Blue bars indicate the measured accuracy. Note that the accuracy is 0 for the Top 13 because there has only ever been one single-elimination Top 13 in Idol history, which was this year. Similarly, for whatever reason, Dialidol has never called the eliminated contestant from the Top 8 correctly. The red bars show what you get from a random guess, and so clearly Dialidol is forecasting much more accurately than a coin flip, and are as good as almost 60% in the Top 10-9 range. I have no guess as to why their accuracy suffers so much from the Top 8 to the Top 6. However, after that it increases again, and is still significantly better than a random guess.
Next, I wanted to see if there was any time dependence. Was the service getting worse?
The service had some major problems last year. There, they barely did better than random guess, shamefully bad, I must say (the worst was in the Top 10, where Didi Benami was ranked 5th on Dialidol, but was eliminated). The service definitely calls some right, but there is a huge amount of variability. If you went with them in Season 8, you’d have made some money. In season 9, you’d have lost all of it again. In fact, most of those problems came in the beginning:
(Note, no data available for season 4, since they started in the Top 6.) In season 9 they did worse than a monkey/squid picking would have done. I can’t help thinking that they realized they had major sampling errors and started to adjust their number crunching. This is perfectly ok, and it does tentatively suggest that they are back on the horse after last year’s debacle.

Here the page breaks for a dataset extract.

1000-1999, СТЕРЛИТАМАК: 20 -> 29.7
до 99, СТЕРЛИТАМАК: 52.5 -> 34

Now, how often was the person who was eliminated in Dialidol’s projected bottom group? That is, say they predict someone as being in the bottom 3, but not the worst, and that person is eliminated. How often does that happen?
Here the service does very respectably. If someone was eliminated in the Top 4, then Dialidol projected them to be in the bottom 2, every time. In the Top 6, the person eliminated was in the bottom 3/2 90% of the time (they change what they reveal every year. Some years the Top 6 gets the bottom 3 revealed, sometimes only the bottom 2. That’s why I can’t calculate the random probability). I would say that if Dialidol projects someone to be in the bottom 3, that person is in serious danger of being voted off, even if they are only projected as third worst by the service.

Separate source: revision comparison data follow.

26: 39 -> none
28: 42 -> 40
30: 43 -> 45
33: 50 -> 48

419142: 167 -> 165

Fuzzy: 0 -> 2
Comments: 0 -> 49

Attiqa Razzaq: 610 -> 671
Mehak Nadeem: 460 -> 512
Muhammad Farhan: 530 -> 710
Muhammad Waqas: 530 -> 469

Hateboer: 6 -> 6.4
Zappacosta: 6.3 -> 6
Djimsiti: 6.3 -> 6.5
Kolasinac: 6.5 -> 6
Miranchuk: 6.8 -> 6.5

Finally, how accurate is Dialidol’s projected bottom 3? If we calculate the ratio of projected to actual bottom group members, we see the following:
The service actually does a very good job of getting 2 out of the bottom 3 for the Top 10 through the Top 5. The random guess probability is calculated from the expected value of guesses for N C 3 combinations or N C 2 combinations. I chose Top 6 to have a Bottom 2 only, which is why the accuracy jumps. This is quite a bit better than random guess.
I’m actually really impressed by how well Dialidol does overall. They don’t make a lot of memorable surprising calls, but they do on average quite a good job for a company with so few actual users. I’ll definitely incorporate Dialidol rankings into the model, probably weighting them linearly in time as the time goes by, so that their rankings are more meaningful in the later rounds.